A well designed village creates the right balance of togetherness and privacy. Share housing is a sub-par version of collaborative housing as standard housing is designed for mum, dad, two kids and a dog - when in reality, most people live - or want to live, quite differently. Clustering housing is the most ecologically responsible method of village design.
Collaborative Housing Models
Some examples and models of collaborative housing are below:
Co-housing started in Denmark in the 1970s. Today, around 30% of the population live in co-housing arrangements in Denmark.
“Everyone wants community in their life, but we tend to want the privacy that we’re used to having.… [co-housing] is very different to any commune or anything from the past, in that it really values independence, but at the same time, cooperation and community." Laura Finch - Architect
Co-housing is defined by some key differences. 1) the unique design, which intentionally designs for interaction 2) the centre of the village is car-free, walkable human-scale spaces - cars are relegated to the extremities of the living spaces and 3) co-housing is resident-controlled. The people who live there are the ones who take responsibility for the community - they are their own landlords.
The central common house is normally built first and has a shared kitchen, dining/lounge area, laundry and other facilities as the community requires. A number of dwellings are placed around the centre house.
Tiny House Village
As tiny houses become more common, many people can see the virtue in bringing a few tiny homes together, and build shared kitchens, gardens and dams. Government legislation currently makes this type of project very difficult, as laws currently lean heavily toward developers and large houses on small blocks. Expect a lot of council resistance, money and 10 years of lobbying for this type of collaborative housing, as you would need to change the material use of land into a 'manufactured housing estate', or caravan park. It highly unlikely that your neighbours would be favourable to this, and so they can stop this development, even though these developments would make an excellent community.

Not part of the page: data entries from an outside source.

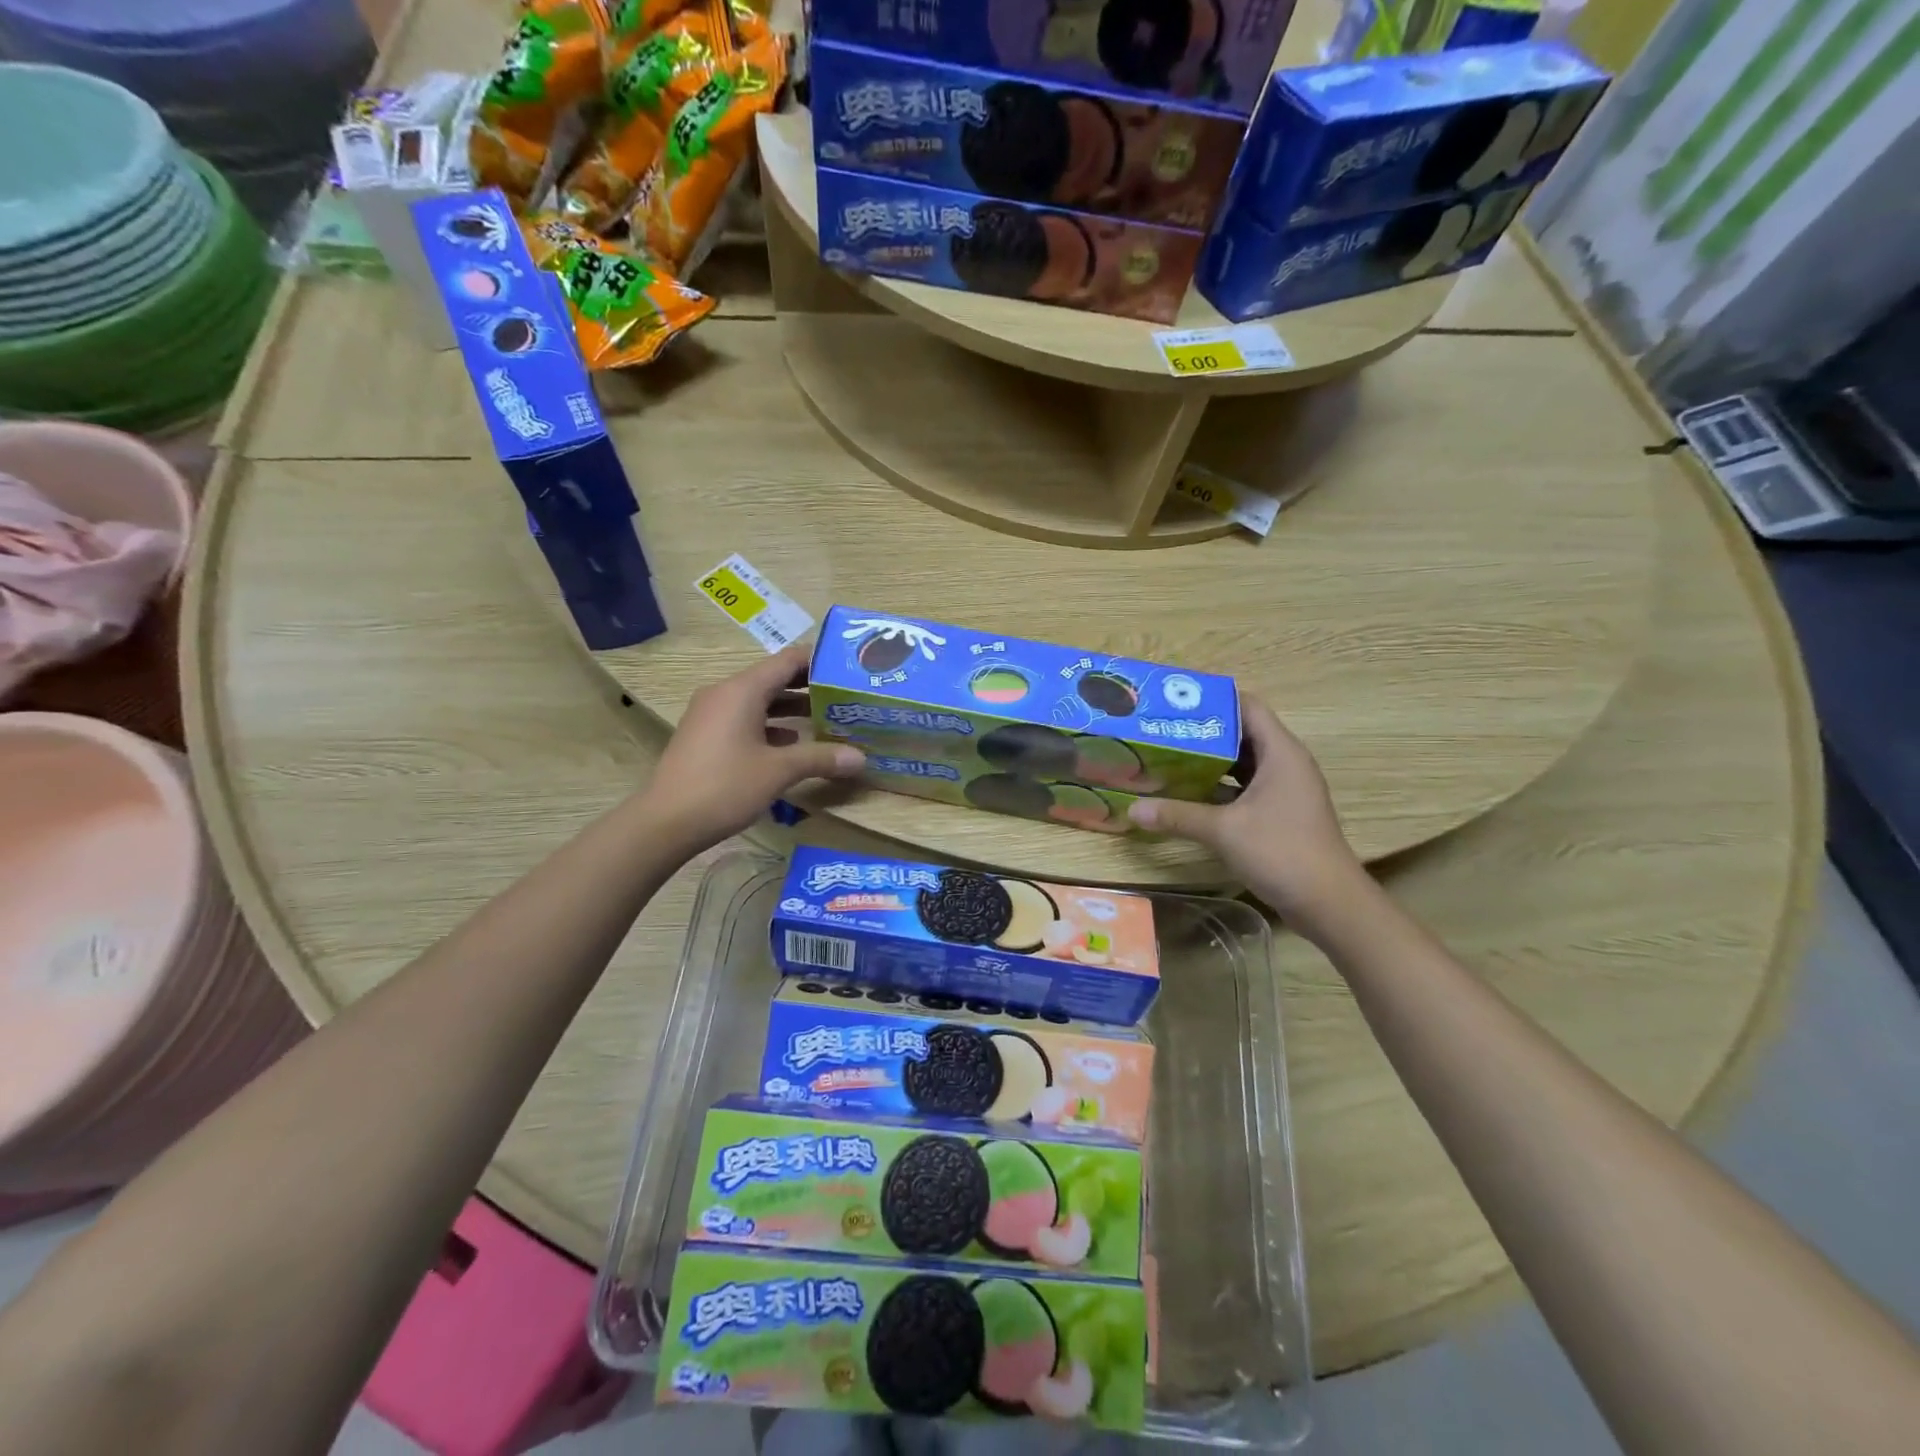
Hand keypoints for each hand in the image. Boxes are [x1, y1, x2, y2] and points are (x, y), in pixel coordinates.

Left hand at [642, 644, 865, 852]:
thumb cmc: (725, 786)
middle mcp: (725, 693)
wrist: (665, 822)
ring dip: (791, 708)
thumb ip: (821, 758)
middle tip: (845, 695)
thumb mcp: (779, 771)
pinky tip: (793, 744)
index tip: (848, 668)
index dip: (819, 661)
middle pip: (774, 679)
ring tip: (827, 718)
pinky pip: (745, 719)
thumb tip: (861, 758)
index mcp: (742, 690)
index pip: (787, 660)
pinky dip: (771, 725)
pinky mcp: (706, 736)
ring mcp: (711, 714)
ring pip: (759, 701)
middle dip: (810, 686)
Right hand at [1128, 697, 1367, 930]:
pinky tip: (1188, 792)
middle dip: (1204, 731)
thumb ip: (1177, 815)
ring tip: (1169, 755)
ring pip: (1243, 763)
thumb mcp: (1223, 830)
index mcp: (1280, 753)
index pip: (1247, 707)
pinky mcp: (1280, 813)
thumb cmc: (1282, 852)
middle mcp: (1285, 764)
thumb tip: (1132, 809)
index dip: (1213, 700)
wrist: (1329, 904)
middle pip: (1242, 733)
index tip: (1175, 701)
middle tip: (1163, 729)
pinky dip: (1219, 786)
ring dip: (1210, 760)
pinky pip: (1245, 787)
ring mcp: (1285, 790)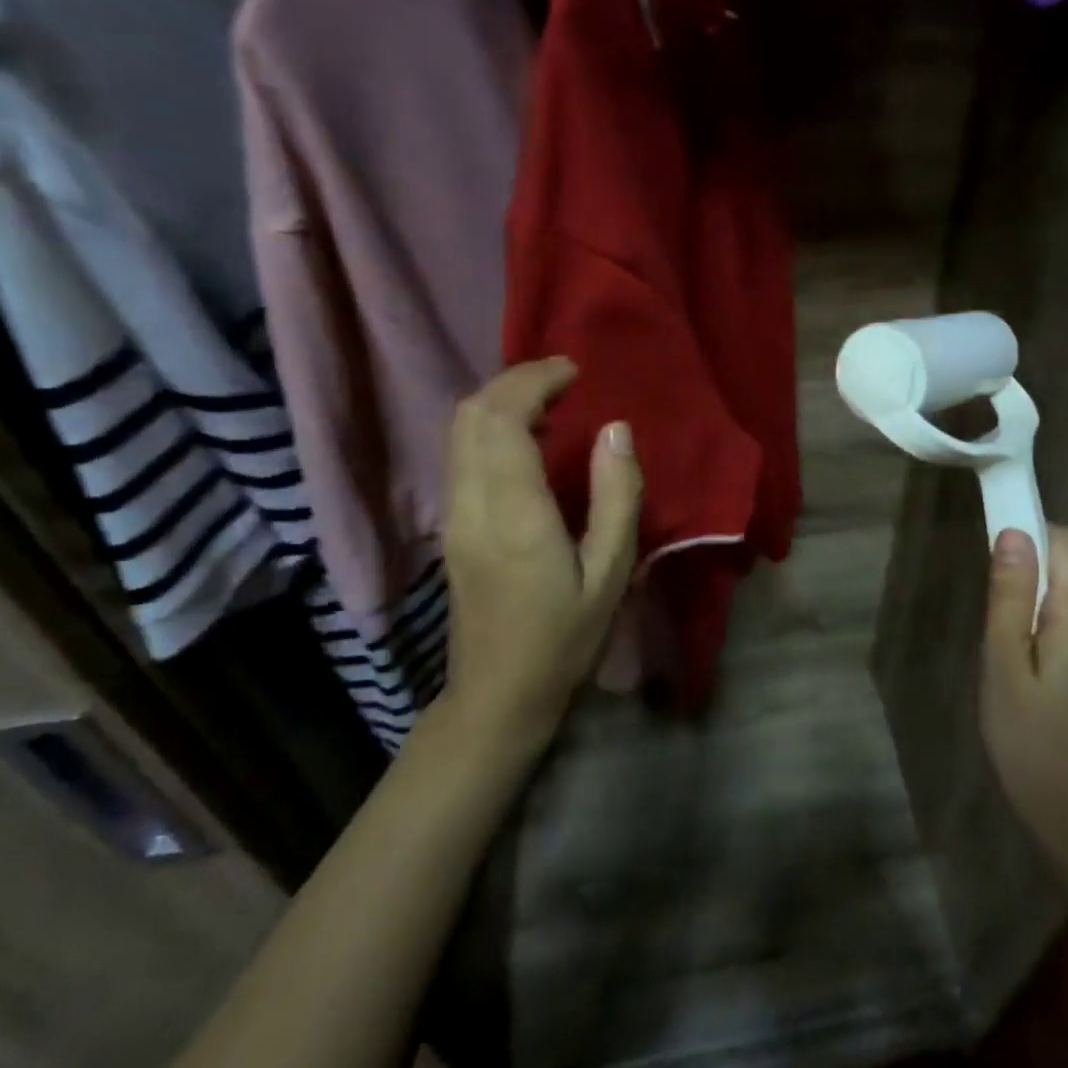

As housing is generally built for 'mum, dad, two kids and a dog', the simplest way forward is often a share housing as an intentional community. There are many cool share houses in capital cities, but the land ownership model means that they sit in a precarious and non-sustainable way. These properties could be sold, and the community dissolved at any time. Our land ownership model means that share houses can be also put into collective stewardship. Some share houses could be retrofitted to rooming accomodation or a mini co-housing or co-living environment.
Decision Making Model
As all Eco Village Australia communities are collaborative housing projects, they will all have participatory decision making. Whether it's sociocracy, consent, consensus, or a hybrid or your own model, each community will meet weekly to make these decisions.
A community based on respect, honours all voices and has a transparent decision-making process, which is key to a healthy community. Each community will make it's own decisions about daily life; that's the whole point - to empower groups to be who they want to be.
The Native Americans said it best: “If you want to go fast, go alone; if you want to go far, go together”.
Sometimes participatory decision-making is long and difficult, but it’s ultimately the best way for a group to "go far”.
Residents will be trained in consensus decision-making/sociocracy as part of the 'Community Living Course'.
Collaborative housing requires a higher level of communication than usual. There are many useful tools out there. Sometimes tools even get in the way of real communication. Your communities choice of communication and conflict models is up to you.
We encourage you to look at Non Violent Communication (NVC), sometimes called 'Compassionate Communication'.